Excerpted passage Start Marker

07 March 2012

It's a paper world

In case you've been following me lately on Instagram or on my Twitter account, I've been going gaga over this paper miniature Japanese sushi bar I've been working on at home for the past several nights. It's now done--and I just realized I don't know what to do with this miniature set, haha. I guess the joy is more on the making of it.

Here it is! Any takers? It's a lovely little thing, albeit with a few tiny imperfections. I asked my sister to put her hand on the roof top just so you have an idea on how small the set is.

Yup, it's all made out of paper. You can download this sushi bar template for free at Paper Museum.  Good luck, though, because the website and the instructions for all the templates are in Japanese!

But if you've been doing papercraft for a while, the set of instructions for the sushi bar should pretty much be a no-brainer.

I started first with the sushi bar's foundation and the entrance to the restaurant, which looks so very Japanese.

My favorite part of the project was making the sushi bar itself. A lot of detail, and a whole lot of patience.

I wouldn't have been able to do all these little things without glue and my X-Acto knives.

My bottle of Elmer's Glue looks like a giant standing next to the set.

There are a few more miniature sets in Paper Museum which are irresistibly cute, like the cafe and the bakery and the vegetable market, but I went for the sushi bar because it appealed to me most.

This Japanese sushi bar isn't my first papercraft project. Since October of last year, my officemate Thess and I have been going crazy over paper miniatures.  It all started when we were brainstorming with the rest of the fundraising team on how we were going to decorate our work area in time for the annual Halloween Trick-or-Treat party for children in our office.

Thess started scouring the web for decoration ideas and came across this fantastic site, RavensBlight, which offers fun Halloween-themed paper projects for free (FREE! Don't you just love these artists who are so unselfish about their work?). Although we ended up making large-scale art stuff for the Trick-or-Treat event, the girls and I created some Halloween papercraft miniatures on the side during our free time.

Being such newbies, we printed on bond paper, cut the designs out, and stuck them on used cardboard. It's amazing what paper, old cardboard, glue and scissors can do.

I made this paper haunted house for my 3-year-old goddaugher, Ashley, to play with. The monster dolls were prepared by Thess, her mother. Fun! Template can be found at RavensBlight.

The haunted cliff house--another miniature which you can download from RavensBlight and assemble. Very easy.

The first paper tree I made for Halloween. A ladder is a must.

Excerpted passage End Marker
Excerpted data Start Marker

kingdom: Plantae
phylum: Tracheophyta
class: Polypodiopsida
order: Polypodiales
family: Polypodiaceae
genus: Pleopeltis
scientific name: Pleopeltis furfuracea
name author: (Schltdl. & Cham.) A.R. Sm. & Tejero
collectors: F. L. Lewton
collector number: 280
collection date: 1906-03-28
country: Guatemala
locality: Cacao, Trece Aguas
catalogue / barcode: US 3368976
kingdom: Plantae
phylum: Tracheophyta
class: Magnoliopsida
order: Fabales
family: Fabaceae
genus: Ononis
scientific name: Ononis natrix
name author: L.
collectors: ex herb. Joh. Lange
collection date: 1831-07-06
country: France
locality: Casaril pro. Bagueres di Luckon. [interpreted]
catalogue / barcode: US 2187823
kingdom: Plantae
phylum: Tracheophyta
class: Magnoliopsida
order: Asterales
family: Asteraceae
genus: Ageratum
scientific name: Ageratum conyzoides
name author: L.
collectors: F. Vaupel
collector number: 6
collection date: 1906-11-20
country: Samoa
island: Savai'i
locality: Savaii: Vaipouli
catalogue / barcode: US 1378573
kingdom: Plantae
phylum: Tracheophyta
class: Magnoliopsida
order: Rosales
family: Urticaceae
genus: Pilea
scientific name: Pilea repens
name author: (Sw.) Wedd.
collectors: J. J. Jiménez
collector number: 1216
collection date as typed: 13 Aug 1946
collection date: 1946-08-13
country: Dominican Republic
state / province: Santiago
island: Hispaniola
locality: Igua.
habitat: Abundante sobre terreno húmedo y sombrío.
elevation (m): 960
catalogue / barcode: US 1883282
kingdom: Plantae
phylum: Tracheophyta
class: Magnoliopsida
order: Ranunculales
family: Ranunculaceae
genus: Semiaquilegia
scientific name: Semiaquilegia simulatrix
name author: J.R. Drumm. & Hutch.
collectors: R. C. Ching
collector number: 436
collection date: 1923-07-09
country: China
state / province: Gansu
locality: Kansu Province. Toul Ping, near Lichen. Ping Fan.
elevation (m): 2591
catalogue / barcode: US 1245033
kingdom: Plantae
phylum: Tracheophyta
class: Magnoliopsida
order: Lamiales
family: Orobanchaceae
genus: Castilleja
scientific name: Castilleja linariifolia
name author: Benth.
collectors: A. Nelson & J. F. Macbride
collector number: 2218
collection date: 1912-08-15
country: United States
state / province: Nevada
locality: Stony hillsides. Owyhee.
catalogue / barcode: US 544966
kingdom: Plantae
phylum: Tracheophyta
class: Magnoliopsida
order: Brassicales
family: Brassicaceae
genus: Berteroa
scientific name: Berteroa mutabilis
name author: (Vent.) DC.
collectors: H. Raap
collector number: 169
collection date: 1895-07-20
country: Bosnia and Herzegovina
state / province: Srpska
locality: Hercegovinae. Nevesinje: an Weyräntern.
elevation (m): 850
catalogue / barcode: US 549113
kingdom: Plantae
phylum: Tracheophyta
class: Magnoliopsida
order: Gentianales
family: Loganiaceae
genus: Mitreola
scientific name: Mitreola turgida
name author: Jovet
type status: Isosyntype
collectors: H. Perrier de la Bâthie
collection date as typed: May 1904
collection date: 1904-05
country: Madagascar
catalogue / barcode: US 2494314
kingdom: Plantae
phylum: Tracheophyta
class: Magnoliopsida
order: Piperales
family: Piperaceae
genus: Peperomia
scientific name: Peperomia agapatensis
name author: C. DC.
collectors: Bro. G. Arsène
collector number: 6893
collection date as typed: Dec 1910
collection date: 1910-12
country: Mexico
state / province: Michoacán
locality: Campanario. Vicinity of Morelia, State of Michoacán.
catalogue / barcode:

Excerpted data End Marker

→ Task requirements:
[A] According to the blog post on paper miniatures, which website offers free Halloween-themed paper projects?
[B] Carry on the blog post on paper miniatures past its final sentence.
The data play no part in this work and may be set aside.

→ Outputs for the tasks:
[A] RavensBlight

[B]
Another of my Halloween paper tree creations, which I placed along the corridor

Although the trees I made for Halloween aren't exactly diorama small, I had great fun making them. I taped large black cartolinas together, stuck them on the wall, drew the trees and cut out the parts I didn't need. A lot of the excess cartolinas were used to make the branches. Thank God I don't have any fear of heights, because I was on the ladder most of the time, working on the branches. 

The Halloween trees are largely inspired from the tree wall art I saw in MoMA PS1 in Queens, New York when I visited last August 2011. My trees aren't perfect--and I would have wanted to add more branches, had I the time to do so--but a few people said they found the trees really lovely in a Tim Burton-esque way. (Wow, that already means a lot to me!)

The beautiful paper art beside my trees were made by my colleague Nina, who is the real artist in the team, by the way. As you can see, we had a Haunted Forest Graveyard theme going on here. The rest of the team had a blast sticking cobwebs everywhere, making paper coffins, setting up creepy ambient sounds and placing dry ice in strategic places for that desired fog effect.

I have a pretty good idea already of which paper miniature set I want to work on next. I always want to keep graduating onto more complicated miniature stuff just so I won't get bored. (At some point while I was making the Japanese sushi bar, I was watching a few Doctor Who episodes with my sister Steffi.)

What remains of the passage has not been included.